Online mathematics reference work

MathWorld is an online mathematics reference work, created and largely written by Eric W. Weisstein. It is sponsored by and licensed to Wolfram Research, Inc. and was partially funded by the National Science Foundation's National Science Digital Library grant to the University of Illinois at Urbana–Champaign.

==History==
Eric W. Weisstein, the creator of the site, was a physics and astronomy student who got into the habit of writing notes on his mathematical readings. In 1995 he put his notes online and called it "Eric's Treasure Trove of Mathematics." It contained hundreds of pages/articles, covering a wide range of mathematical topics. The site became popular as an extensive single resource on mathematics on the web. In 1998, he made a contract with CRC Press and the contents of the site were published in print and CD-ROM form, titled CRC Concise Encyclopedia of Mathematics. The free online version became only partially accessible to the public. In 1999 Weisstein went to work for Wolfram Research, Inc. (WRI), and WRI renamed the Math Treasure Trove to MathWorld and hosted it on the company's website without access restrictions.

==CRC lawsuit==
In 2000, CRC Press sued Wolfram Research Inc. (WRI), WRI president Stephen Wolfram, and author Eric W. Weisstein, due to what they considered a breach of contract: that the MathWorld content was to remain in print only. The site was taken down by a court injunction.

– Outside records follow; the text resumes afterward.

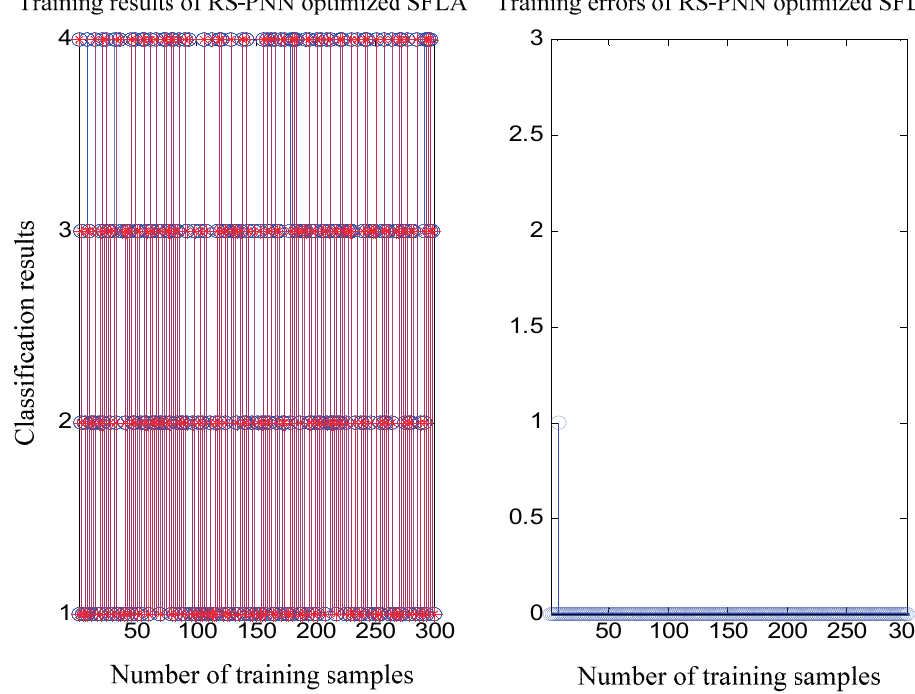
Figure 11. Classification results of RS-PNN optimized by SFLA under training samples.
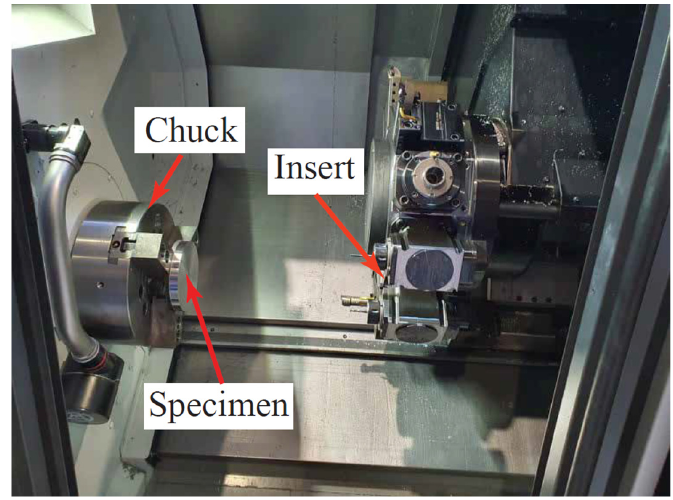
Figure 4. CNC lathe with the AISI 1045 specimen.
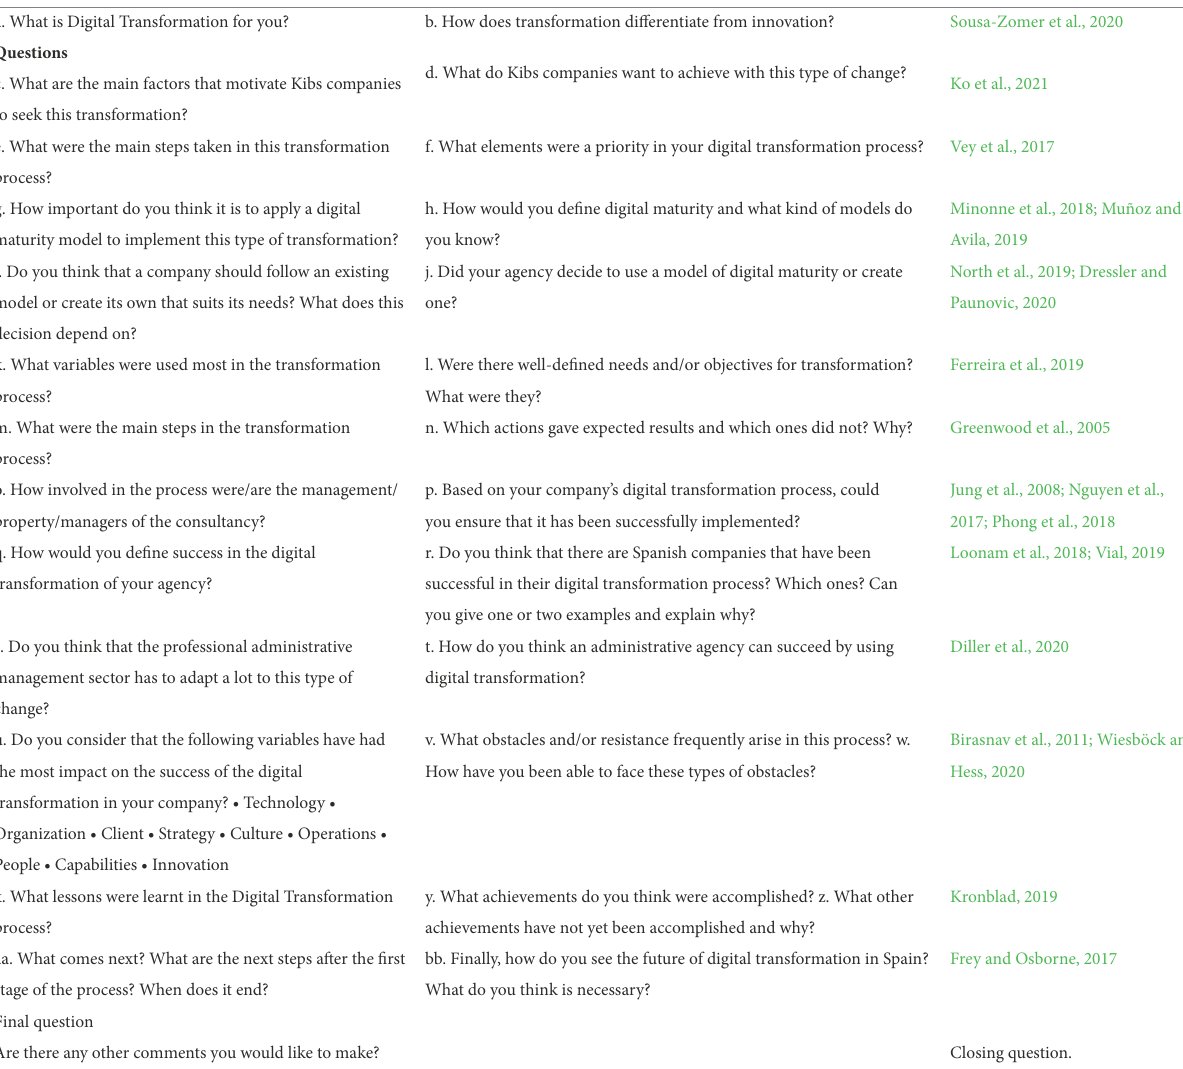
TABLE 3 Interview guide (initial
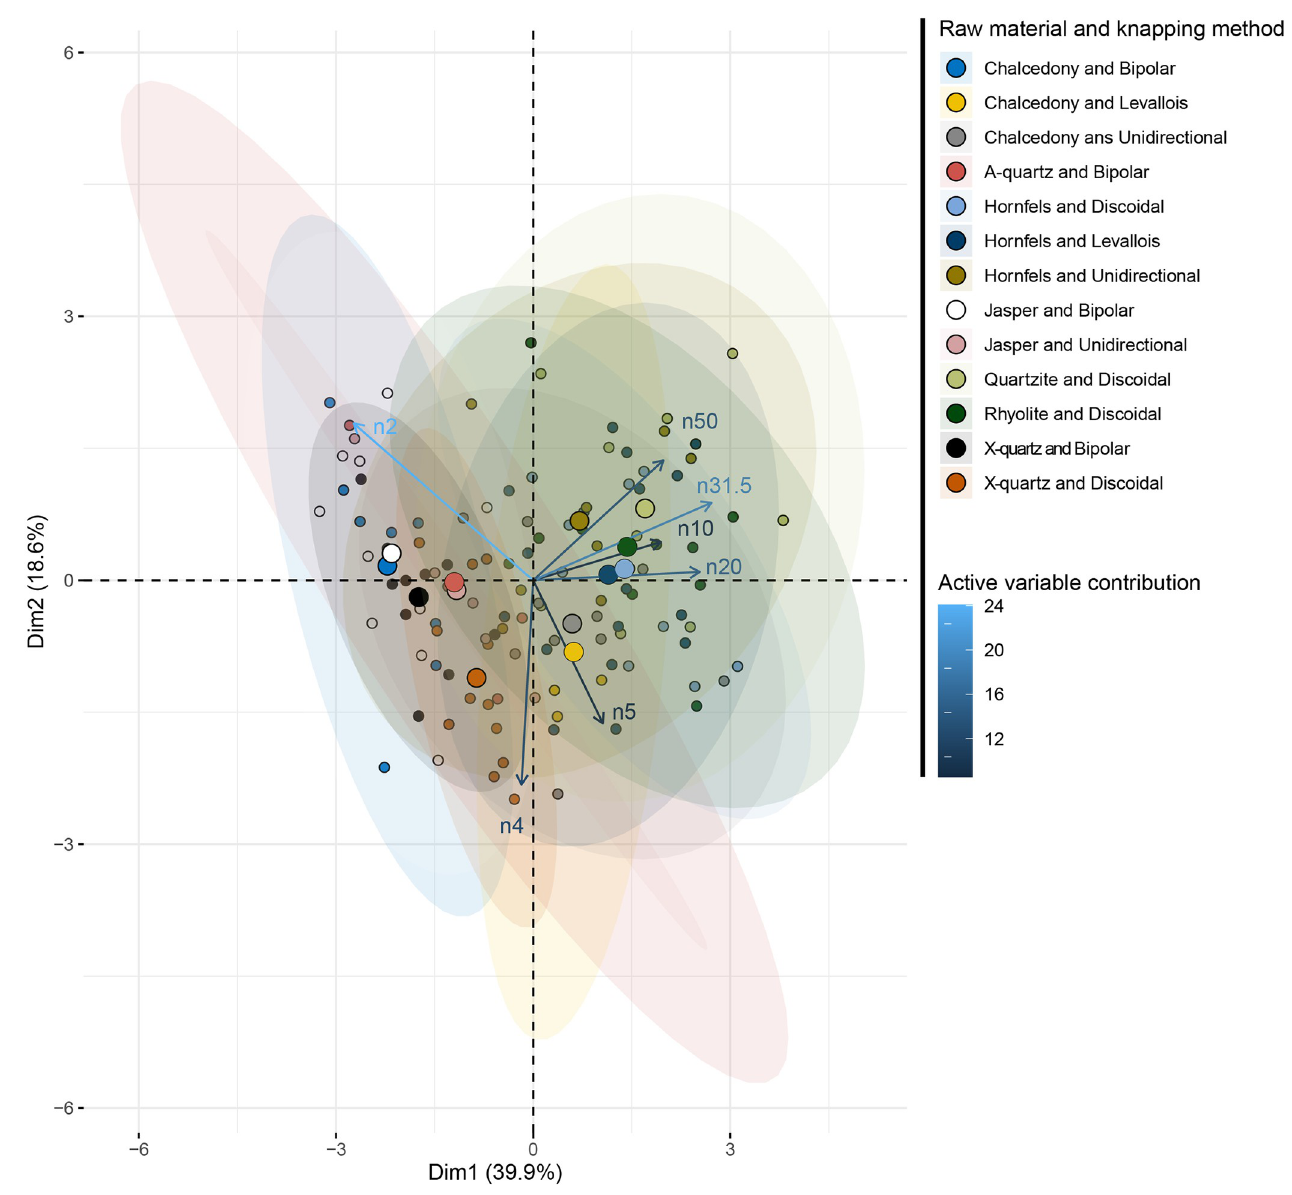
Fig 12. PCA combining knapping and raw material as a supplementary variable (SA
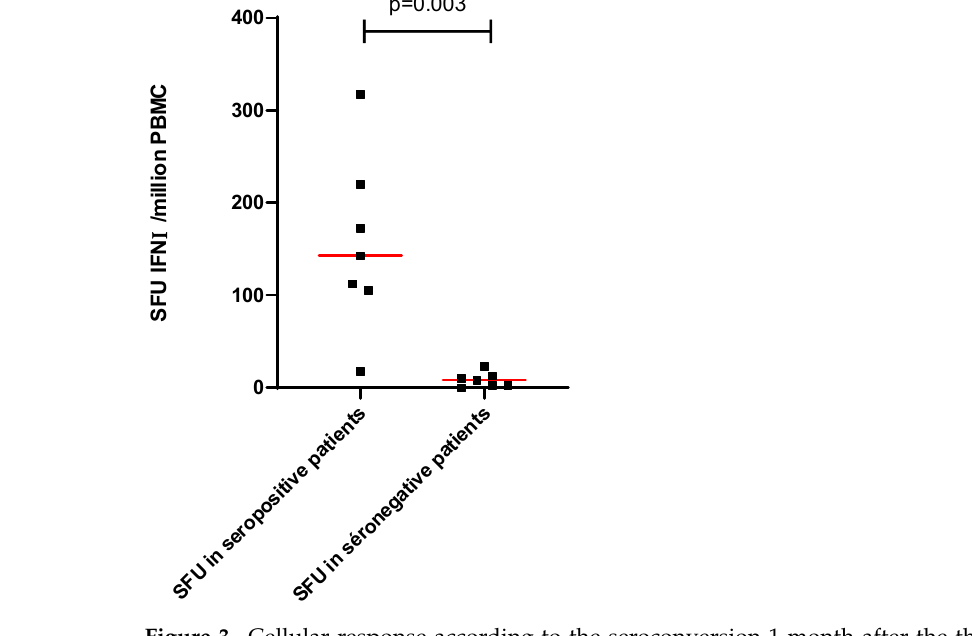
Figure 3. Cellular response according to the seroconversion 1 month after the third dose of the mRNA-BNT162b2 vaccine. Red line represents the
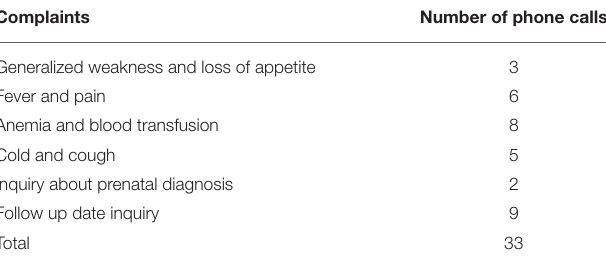
TABLE 4 | Number of phone calls received from the parents of the affected babies for different complaints.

The case was settled out of court in late 2001, with WRI paying an unspecified amount and complying with other stipulations. Among these stipulations is the inclusion of a copyright notice at the bottom of the website and broad rights for the CRC Press to produce MathWorld in printed book form. In November 2001 site then became once again available free to the public. In 2008, the litigants reached an agreement to allow new edition of MathWorld to be printed.

This case made a wave of headlines in online publishing circles. The PlanetMath project was a result of MathWorld's being unavailable.